Fail to pass multiple arguments to a python script in command line

Question

I was trying to write a python script like this:

import sys

print sys.argv[1]
print sys.argv[2]

Let's call it arg.py, and run it in command line:

python arg.py one two

it printed: one two.

Everything was fine.

Then I wanted it to be handy so I put arg.py in my $PATH and gave it permission to exacuate so wherever I'm I can simply type arg in command line to run this script. I tried

arg one two

but it failed. The exception said:"bash: test: one: unary operator expected". But if I just do

arg one

it worked fine.

My question is: why I can't pass multiple arguments like this? And what is the right way?

Thanks!

Answer 1

You should parse command line arguments in Python using argparse or the older optparse.
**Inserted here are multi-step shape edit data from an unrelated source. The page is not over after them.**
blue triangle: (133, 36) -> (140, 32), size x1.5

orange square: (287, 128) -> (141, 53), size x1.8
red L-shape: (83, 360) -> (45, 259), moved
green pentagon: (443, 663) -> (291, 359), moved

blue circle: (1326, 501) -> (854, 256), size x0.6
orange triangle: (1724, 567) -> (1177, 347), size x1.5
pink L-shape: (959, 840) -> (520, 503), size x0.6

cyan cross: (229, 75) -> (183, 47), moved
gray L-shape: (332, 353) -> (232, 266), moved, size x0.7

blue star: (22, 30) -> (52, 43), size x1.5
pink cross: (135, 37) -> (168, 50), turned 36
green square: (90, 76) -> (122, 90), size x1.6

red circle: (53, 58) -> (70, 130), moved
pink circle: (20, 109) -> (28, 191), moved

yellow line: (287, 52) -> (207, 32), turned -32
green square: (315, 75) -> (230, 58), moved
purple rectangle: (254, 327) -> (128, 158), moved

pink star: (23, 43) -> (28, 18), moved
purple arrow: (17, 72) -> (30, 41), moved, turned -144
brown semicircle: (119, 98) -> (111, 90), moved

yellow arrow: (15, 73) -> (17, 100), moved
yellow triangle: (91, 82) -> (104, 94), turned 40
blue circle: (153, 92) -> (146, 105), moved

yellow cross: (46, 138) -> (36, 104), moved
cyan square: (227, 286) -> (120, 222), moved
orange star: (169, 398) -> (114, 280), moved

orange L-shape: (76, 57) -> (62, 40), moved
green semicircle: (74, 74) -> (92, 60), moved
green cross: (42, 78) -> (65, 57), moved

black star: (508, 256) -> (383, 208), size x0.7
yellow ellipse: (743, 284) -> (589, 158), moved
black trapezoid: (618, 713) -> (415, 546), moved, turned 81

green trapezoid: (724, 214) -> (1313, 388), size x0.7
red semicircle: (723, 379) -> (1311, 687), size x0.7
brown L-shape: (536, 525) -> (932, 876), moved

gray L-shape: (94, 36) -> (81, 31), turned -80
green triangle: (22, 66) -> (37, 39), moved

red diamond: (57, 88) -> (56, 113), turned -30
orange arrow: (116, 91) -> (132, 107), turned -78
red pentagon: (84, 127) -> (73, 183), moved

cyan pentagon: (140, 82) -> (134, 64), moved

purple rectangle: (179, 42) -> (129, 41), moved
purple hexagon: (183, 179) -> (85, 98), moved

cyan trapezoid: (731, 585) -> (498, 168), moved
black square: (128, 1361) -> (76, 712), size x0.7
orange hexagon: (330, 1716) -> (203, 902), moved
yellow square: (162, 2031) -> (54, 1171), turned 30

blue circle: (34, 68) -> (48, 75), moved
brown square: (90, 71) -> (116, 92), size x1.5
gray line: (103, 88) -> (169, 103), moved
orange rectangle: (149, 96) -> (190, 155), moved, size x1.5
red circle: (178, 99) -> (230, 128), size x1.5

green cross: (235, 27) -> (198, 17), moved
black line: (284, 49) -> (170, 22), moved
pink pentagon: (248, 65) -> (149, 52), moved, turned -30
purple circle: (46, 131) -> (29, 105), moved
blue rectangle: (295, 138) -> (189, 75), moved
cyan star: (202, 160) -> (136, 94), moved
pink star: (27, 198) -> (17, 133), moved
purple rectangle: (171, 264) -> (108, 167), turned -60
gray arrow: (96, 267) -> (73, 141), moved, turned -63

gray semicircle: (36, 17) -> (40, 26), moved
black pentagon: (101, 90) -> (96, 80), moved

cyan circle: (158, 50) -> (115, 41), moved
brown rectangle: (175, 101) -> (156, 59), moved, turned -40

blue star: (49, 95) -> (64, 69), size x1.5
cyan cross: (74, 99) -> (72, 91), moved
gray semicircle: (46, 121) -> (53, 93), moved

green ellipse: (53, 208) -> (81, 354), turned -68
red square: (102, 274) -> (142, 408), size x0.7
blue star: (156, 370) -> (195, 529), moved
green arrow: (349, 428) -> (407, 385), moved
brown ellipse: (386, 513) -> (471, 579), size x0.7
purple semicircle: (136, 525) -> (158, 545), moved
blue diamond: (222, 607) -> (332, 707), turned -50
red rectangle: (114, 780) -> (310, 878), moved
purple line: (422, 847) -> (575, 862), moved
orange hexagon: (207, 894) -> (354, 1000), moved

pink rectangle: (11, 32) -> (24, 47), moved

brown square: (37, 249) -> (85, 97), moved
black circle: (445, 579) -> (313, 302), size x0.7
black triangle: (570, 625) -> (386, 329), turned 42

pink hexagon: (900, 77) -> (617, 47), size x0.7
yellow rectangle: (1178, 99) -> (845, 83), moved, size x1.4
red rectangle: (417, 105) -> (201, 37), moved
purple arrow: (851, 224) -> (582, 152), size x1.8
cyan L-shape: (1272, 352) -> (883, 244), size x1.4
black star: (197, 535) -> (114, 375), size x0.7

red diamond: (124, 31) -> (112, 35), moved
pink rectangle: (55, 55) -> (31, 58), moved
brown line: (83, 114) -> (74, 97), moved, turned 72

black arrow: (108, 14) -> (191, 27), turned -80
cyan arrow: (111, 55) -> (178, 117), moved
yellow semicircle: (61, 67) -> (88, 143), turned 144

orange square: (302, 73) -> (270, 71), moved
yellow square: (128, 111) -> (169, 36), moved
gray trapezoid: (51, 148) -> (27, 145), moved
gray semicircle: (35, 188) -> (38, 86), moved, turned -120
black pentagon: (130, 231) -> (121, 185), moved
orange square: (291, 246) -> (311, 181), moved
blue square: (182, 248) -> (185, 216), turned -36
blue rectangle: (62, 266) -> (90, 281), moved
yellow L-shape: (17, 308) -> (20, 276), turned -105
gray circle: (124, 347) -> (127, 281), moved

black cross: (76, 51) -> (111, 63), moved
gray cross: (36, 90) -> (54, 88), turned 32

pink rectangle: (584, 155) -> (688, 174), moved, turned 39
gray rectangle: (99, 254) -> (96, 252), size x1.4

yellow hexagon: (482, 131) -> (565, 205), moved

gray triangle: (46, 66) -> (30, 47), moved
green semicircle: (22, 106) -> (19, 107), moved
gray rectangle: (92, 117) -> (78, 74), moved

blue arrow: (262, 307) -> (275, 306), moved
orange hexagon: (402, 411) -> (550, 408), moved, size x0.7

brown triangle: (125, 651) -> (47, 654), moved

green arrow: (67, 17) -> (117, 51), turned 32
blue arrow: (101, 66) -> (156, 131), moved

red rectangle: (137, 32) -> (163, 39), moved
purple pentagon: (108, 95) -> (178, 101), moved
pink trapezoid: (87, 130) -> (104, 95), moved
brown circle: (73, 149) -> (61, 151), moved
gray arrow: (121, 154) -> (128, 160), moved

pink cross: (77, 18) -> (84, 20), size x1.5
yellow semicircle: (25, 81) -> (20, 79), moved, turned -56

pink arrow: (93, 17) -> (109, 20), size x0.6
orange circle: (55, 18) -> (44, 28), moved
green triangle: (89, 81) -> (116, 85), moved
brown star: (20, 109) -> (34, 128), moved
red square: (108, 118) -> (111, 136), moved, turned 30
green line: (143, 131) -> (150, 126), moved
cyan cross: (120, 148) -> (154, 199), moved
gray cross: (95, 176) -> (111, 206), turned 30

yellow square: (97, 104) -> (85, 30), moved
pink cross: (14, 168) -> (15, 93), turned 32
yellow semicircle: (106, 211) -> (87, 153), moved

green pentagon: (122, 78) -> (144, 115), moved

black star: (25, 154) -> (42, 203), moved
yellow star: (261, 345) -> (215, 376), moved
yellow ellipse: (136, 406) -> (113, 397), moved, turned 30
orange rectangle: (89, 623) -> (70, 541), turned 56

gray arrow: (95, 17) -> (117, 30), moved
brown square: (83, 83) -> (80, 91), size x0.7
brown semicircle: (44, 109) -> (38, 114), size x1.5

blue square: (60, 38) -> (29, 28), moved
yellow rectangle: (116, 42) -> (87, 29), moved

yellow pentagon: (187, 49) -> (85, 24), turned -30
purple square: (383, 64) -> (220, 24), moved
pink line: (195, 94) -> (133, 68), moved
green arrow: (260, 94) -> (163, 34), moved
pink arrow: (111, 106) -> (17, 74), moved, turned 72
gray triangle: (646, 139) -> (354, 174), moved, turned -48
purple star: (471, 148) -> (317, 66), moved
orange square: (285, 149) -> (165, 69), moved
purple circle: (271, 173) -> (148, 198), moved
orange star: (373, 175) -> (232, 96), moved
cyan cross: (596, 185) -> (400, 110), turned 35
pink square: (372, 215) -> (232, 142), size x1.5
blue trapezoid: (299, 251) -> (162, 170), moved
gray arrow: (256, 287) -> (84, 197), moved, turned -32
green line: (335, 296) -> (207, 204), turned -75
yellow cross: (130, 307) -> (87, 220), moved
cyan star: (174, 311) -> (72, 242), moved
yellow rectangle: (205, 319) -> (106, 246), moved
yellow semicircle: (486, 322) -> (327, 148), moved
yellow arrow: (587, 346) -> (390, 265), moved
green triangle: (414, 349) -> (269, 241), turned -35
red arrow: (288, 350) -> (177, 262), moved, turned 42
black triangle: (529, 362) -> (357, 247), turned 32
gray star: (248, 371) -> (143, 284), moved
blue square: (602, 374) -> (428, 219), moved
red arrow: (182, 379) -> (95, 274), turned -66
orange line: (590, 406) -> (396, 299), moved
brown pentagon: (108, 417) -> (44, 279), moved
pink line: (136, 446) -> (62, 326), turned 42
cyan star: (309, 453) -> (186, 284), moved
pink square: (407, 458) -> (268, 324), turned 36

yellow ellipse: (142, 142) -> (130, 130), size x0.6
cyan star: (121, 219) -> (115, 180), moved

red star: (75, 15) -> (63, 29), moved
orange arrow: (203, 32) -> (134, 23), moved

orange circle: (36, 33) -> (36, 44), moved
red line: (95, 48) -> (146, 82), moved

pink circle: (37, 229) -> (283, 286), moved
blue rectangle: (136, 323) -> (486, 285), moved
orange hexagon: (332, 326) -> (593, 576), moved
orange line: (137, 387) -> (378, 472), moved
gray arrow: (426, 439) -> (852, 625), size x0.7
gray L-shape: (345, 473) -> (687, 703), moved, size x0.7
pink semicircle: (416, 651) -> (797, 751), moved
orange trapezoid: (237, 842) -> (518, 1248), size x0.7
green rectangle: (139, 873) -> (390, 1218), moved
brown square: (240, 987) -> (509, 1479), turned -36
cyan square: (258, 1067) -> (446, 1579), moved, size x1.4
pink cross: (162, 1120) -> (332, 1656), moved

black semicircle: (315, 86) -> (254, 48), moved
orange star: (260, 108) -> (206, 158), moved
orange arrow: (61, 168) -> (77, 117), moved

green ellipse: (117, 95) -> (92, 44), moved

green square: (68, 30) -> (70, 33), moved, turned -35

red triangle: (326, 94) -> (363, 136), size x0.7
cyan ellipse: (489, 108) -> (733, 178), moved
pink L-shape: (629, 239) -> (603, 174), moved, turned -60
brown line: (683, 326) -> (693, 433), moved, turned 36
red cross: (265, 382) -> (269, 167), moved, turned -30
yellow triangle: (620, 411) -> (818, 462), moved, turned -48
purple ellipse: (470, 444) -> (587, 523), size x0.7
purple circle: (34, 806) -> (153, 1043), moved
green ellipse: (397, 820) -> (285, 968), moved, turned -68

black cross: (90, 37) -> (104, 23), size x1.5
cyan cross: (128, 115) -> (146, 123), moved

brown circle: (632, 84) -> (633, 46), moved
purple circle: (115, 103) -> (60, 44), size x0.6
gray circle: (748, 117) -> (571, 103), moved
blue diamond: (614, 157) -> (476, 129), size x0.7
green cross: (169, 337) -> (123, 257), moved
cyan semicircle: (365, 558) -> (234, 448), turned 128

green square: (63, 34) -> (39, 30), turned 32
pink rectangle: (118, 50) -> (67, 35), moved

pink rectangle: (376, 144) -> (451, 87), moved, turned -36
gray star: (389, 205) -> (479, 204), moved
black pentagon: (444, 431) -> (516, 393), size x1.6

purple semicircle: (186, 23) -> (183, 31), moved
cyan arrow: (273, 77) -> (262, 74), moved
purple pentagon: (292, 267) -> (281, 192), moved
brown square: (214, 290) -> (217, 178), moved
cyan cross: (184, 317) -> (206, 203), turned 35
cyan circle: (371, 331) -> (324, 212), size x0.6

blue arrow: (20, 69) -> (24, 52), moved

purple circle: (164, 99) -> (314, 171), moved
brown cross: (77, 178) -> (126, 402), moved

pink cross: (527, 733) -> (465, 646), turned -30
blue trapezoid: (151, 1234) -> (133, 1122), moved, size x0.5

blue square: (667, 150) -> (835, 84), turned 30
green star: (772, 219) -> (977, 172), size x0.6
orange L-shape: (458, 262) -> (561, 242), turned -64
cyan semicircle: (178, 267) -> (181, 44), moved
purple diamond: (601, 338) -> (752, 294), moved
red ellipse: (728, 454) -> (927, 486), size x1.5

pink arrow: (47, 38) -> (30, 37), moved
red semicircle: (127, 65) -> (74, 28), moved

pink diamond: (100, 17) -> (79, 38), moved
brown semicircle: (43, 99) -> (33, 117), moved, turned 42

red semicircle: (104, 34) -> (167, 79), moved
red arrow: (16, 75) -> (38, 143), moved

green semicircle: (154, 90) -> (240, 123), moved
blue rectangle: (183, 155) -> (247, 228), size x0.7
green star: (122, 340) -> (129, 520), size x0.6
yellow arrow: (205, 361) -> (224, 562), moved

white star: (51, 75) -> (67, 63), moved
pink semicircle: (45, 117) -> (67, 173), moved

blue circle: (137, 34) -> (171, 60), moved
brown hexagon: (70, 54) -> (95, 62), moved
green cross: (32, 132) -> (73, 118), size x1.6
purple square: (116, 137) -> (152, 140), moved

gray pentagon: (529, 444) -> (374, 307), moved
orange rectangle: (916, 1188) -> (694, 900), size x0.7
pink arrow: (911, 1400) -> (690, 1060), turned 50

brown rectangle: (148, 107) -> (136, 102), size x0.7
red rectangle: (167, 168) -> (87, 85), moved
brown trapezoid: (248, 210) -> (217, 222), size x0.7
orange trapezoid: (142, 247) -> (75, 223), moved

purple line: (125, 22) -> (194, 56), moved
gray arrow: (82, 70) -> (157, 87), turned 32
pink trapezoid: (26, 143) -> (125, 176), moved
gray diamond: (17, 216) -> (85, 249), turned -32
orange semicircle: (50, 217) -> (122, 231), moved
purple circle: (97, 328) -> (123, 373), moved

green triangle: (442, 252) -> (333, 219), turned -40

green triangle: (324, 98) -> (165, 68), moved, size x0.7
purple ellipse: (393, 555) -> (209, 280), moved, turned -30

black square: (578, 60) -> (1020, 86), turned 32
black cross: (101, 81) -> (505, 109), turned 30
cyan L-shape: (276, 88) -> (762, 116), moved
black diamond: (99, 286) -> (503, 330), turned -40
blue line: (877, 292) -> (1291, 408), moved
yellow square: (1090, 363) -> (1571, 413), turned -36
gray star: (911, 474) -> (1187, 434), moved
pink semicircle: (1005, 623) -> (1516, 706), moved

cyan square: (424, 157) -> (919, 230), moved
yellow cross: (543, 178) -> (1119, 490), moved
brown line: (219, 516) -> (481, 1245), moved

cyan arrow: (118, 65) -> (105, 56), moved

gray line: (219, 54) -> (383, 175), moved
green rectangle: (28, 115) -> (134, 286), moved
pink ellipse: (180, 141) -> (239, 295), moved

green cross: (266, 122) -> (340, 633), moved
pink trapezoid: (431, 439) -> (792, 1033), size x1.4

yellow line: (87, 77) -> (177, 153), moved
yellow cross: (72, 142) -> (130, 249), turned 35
Your script, as it is, should work. Remember to put a shebang line that tells bash to use Python as interpreter, e.g. #! /usr/bin/env python

Answer 2

You probably named your script test, which is a Bash builtin name. Name it something else.

$ help test
test: test [expr]
    Evaluate conditional expression.

    Exits with a status of 0 (true) or 1 (false) depending on
    the evaluation of EXPR.  Expressions may be unary or binary.  Unary
    expressions are often used to examine the status of a file.  There
    are string operators and numeric comparison operators as well.

    The behavior of test depends on the number of arguments.  Read the
    bash manual page for the complete specification.

    ...

That's why you're getting the error from bash:

bash: test: one: unary operator expected
                   ^--------- because it expects an operator to go before 'two'
             ^-------- and test doesn't like the argument 'one' you've provided
       ^-------- because it's interpreting your command as the builtin 'test'
  ^--- Bash is giving you an error